Document passage:

· · · ·

A time series that illustrates the interannual variability of the number of storms is constructed by subtracting the low-frequency time series shown in Fig. 8 (and Fig. 11) from the raw data (see Fig. 10). The decadal and interannual variability for the southern storm track are of comparable magnitude, with standard deviations of 1.7 and 2.7, respectively. It is intriguing to note however that at interannual time scales there is no significant correlation between the number of tracked storms and West African rainfall. Given the strong positive correlation at low frequencies, this was not expected. Our results suggest therefore that during wet decades the probability of having more storms is higher than during dry decades as expected, but within these wet and dry decades the relationship between rainfall and the number of storms is more complicated. Preliminary analysis (not shown) indicates that there is substantial intraseasonal variability in the numbers of storms, such as active and inactive periods within the season and individual months, which may need to be considered in order to interpret the interannual results. It is also possible that the environmental conditions just downstream of the West African continent impact the storm-track statistics by shortening the lifetime of the tracks below the 2-day cutoff. This will be the subject of future work.

· · · ·

Data rows:
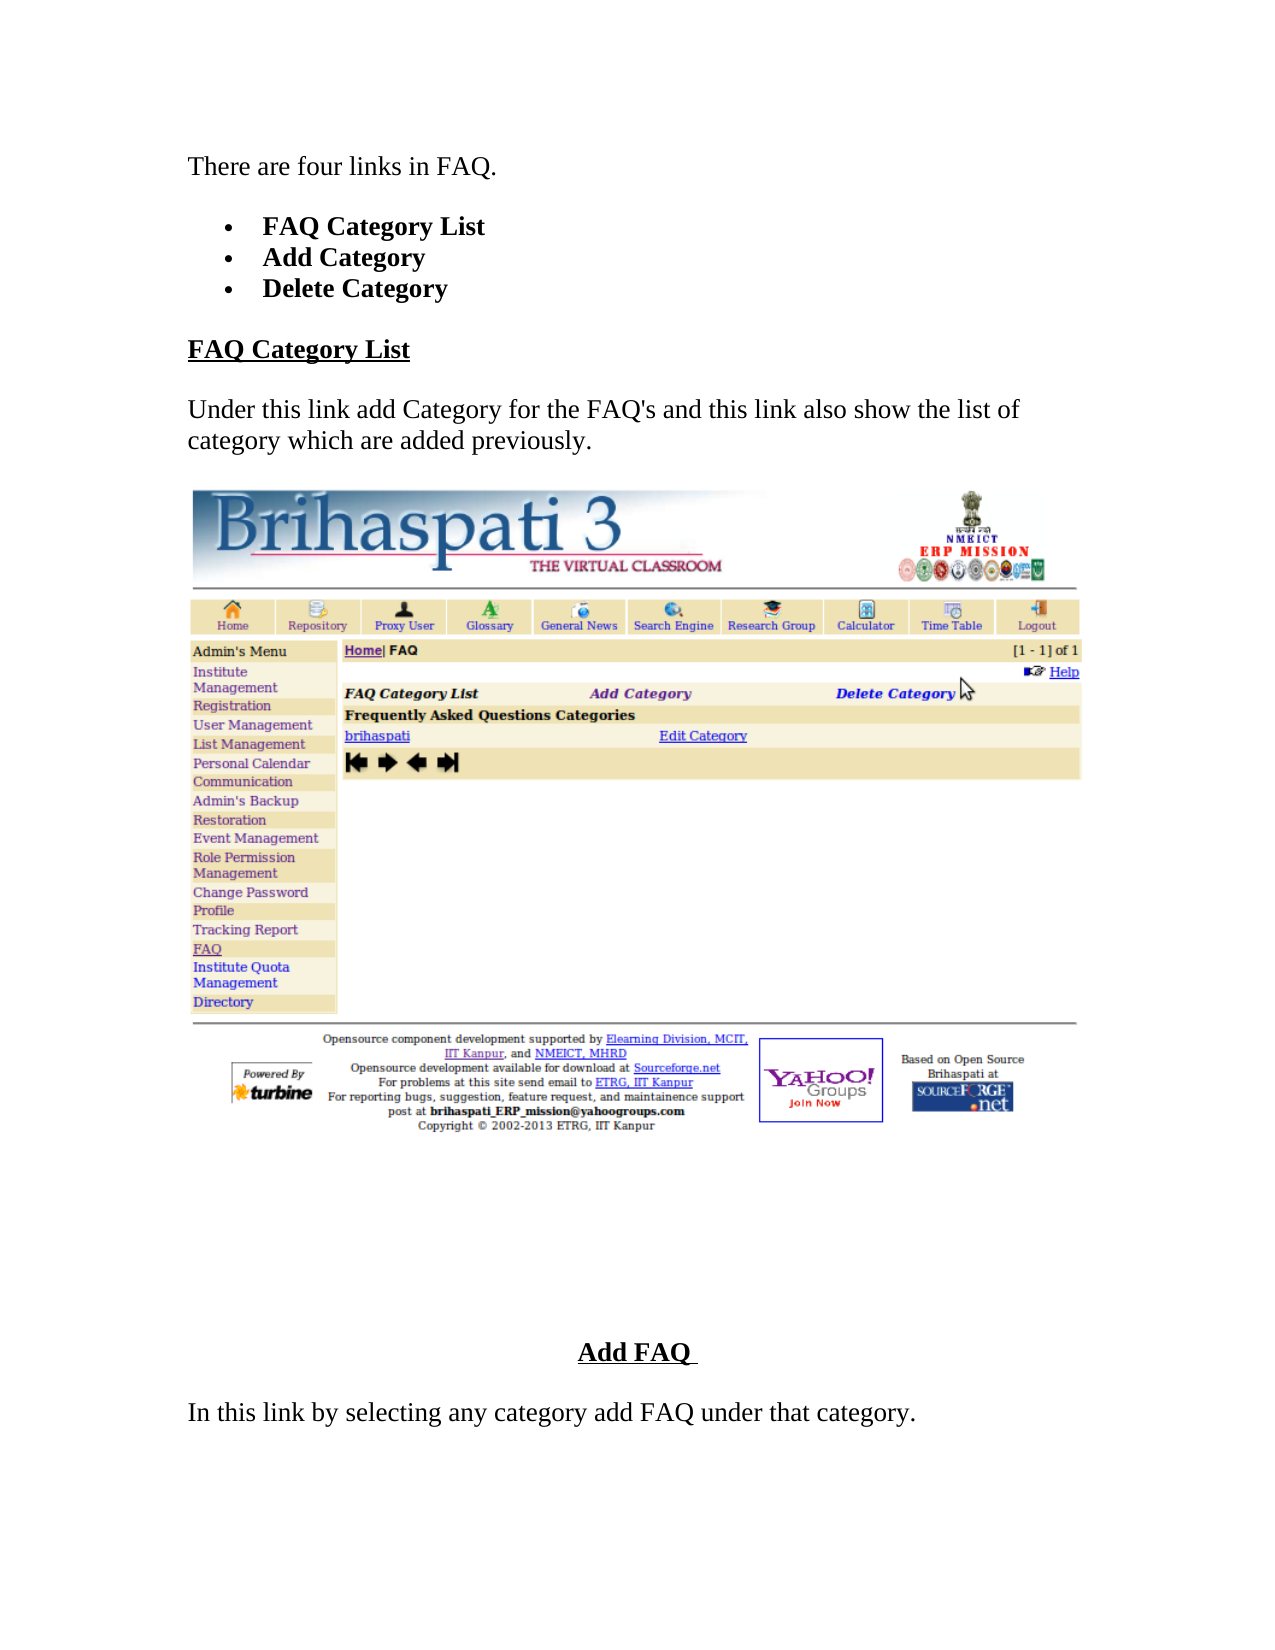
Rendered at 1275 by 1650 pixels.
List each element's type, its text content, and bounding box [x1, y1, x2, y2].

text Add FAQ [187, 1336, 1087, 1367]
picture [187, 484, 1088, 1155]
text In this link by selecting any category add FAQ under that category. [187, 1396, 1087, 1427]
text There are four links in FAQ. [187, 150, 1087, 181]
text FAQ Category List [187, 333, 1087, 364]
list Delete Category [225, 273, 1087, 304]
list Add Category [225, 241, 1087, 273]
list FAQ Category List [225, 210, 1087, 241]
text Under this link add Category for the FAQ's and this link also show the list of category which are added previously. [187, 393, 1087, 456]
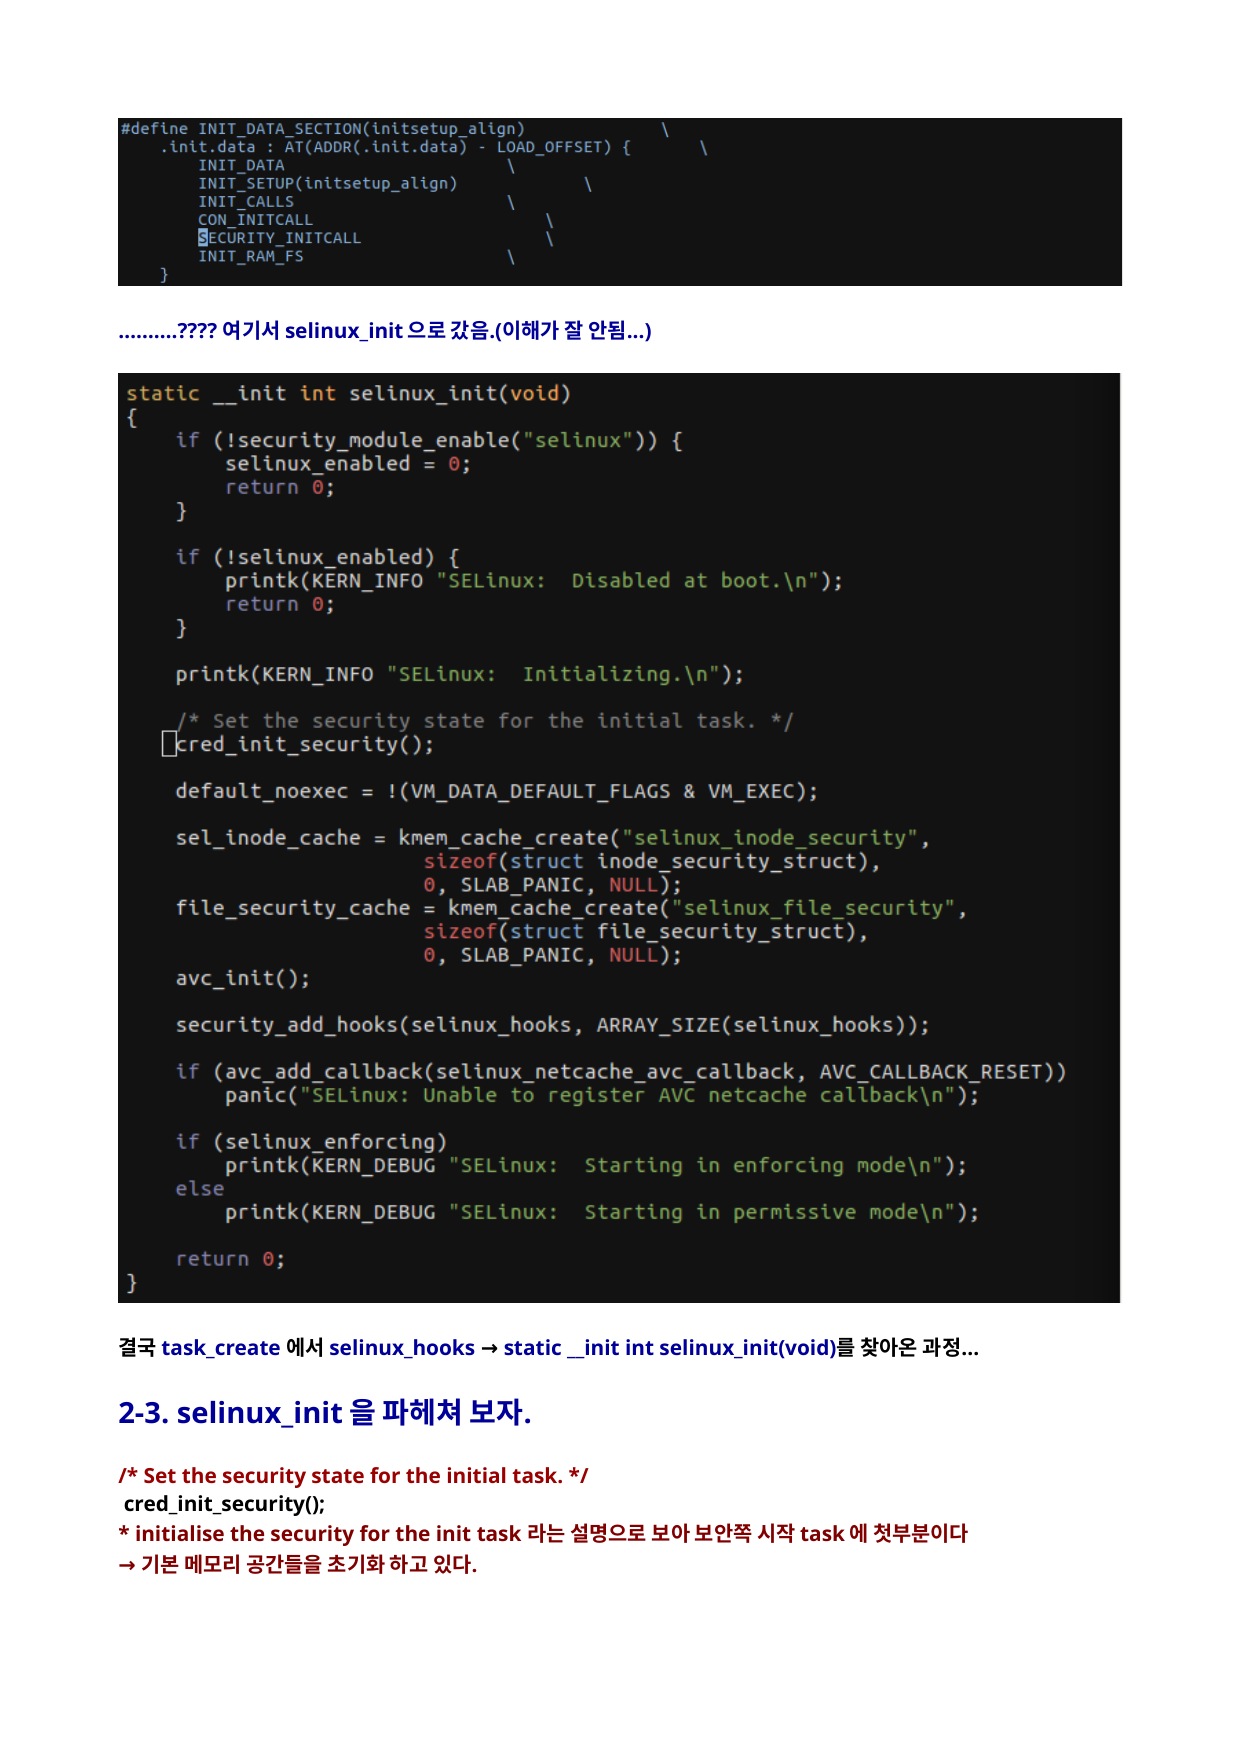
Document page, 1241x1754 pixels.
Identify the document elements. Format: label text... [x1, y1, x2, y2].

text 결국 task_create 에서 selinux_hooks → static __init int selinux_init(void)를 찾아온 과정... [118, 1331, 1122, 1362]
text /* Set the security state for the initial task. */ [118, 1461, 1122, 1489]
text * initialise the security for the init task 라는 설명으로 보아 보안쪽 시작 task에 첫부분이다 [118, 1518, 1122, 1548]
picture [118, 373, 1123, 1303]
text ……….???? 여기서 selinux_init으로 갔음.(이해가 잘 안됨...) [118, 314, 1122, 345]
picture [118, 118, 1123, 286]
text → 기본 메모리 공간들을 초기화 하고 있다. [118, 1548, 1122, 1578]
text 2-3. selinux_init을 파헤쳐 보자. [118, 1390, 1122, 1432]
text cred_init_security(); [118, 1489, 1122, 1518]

· · · ·

Things to do:
[a] In the entries, from their start through the line holding "picture [187, 484, 1088, 1155]", inclusive, switch "Rendered" to "Displayed" and write those lines out again with nothing else changed. Leave the pictures out.
[b] Resume the passage on storm tracks and West African rainfall after its final sentence.

Task-by-task answers:
[a]
Displayed at 1275 by 1650 pixels.
List each element's type, its text content, and bounding box [x1, y1, x2, y2].

text Add FAQ [187, 1336, 1087, 1367]
picture [187, 484, 1088, 1155]

[b]
b. Variability of the northern storm track
The time series of the number of storms in the northern storm track, which spans a box from 19° to 28°N and from 10° to 20°W, is shown in Fig. 11. In contrast to the southern storm track, the variability of the northern track shows no apparent low-frequency variation in the time series, suggesting that this storm track is not impacted by the low-frequency rainfall variations. This may be expected since these storms are strongly linked to perturbations of the low-level baroclinic zone and do not rely on moist processes for their existence. In contrast however, there are significant variations at interannual time scales (see Fig. 10), also uncorrelated with West African rainfall. The magnitude of the interannual variations in the northern and southern storm tracks is very similar, but these variations are not significantly correlated with each other.
c. Relationship between storm-track variability and tropical cyclone variability
Given the marked variability in the storms noted in the previous section, we now briefly consider whether this may have impacted the variability of tropical cyclones forming downstream. For simplicity we consider variability at decadal and interannual time scales separately.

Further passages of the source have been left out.